Member of the Legislative Yuan
- In office 1948–1966
- Constituency: Heilongjiang

Personal details
- Born: 3 September 1904
- Died: 11 January 1998 (aged 93)

= Ji Qingyi =

Chinese politician and educator

Ji Qingyi (紀清漪, 3 September 1904 – 11 January 1998) was a Chinese politician. She was among the first group of women elected to the Legislative Yuan in 1948.

==Biography==
Born in 1904, Ji was originally from Xian County in Hebei province. After being educated at Heihe Number 1 Primary School, she attended Qiqihar Number 1 Women's Teacher's College and then attended a foundation course at Peking Normal University, after which she studied in the Department of Political Science at Peking University.

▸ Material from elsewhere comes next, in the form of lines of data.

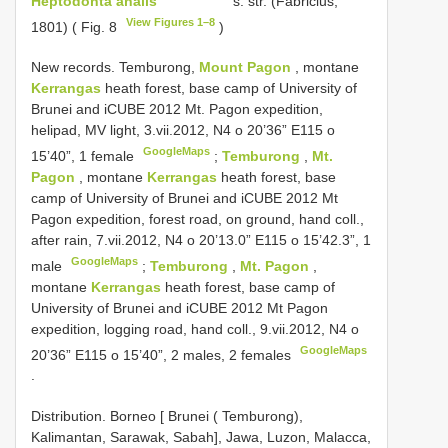
Heptodonta analis
s. str. (Fabricius,
View Figures 1–8
1801) ( Fig. 8
)
New records.
Temburong,
Mount Pagon
, montane
Kerrangas
heath forest, base camp of University of
Brunei and iCUBE 2012 Mt. Pagon expedition,
helipad, MV light, 3.vii.2012, N4 o 20’36” E115 o
GoogleMaps
15’40”, 1 female
;
Temburong
,
Mt.
Pagon
, montane
Kerrangas
heath forest, base
camp of University of Brunei and iCUBE 2012 Mt
Pagon expedition, forest road, on ground, hand coll.,
after rain, 7.vii.2012, N4 o 20’13.0” E115 o 15’42.3”, 1
GoogleMaps
male
;
Temburong
,
Mt. Pagon
,
montane
Kerrangas
heath forest, base camp of
University of Brunei and iCUBE 2012 Mt Pagon
expedition, logging road, hand coll., 9.vii.2012, N4 o
GoogleMaps
20’36” E115 o 15’40”, 2 males, 2 females
.
Distribution. Borneo [ Brunei ( Temburong),
Kalimantan, Sarawak, Sabah], Jawa, Luzon, Malacca,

She subsequently worked as a teacher, as well as editing a supplement in North China Daily and serving as editor-in-chief of New Northeast, a bimonthly publication of Peking University. In 1932 she opened a law firm, becoming the first woman lawyer in Peking. She became Executive Director of the Peking Lawyers Association and established the Xinsheng Women's Vocational School.

Ji was a delegate to the 1946 Constituent National Assembly that drew up the constitution of the Republic of China. She was subsequently a candidate in Heilongjiang Province in the 1948 elections to the Legislative Yuan, in which she was elected to parliament. She remained in China after the Chinese Civil War and her membership of the Legislative Yuan was cancelled in 1966. She later worked as a librarian at the Beijing Municipal Research Centre for Literature and History. She died in 1998.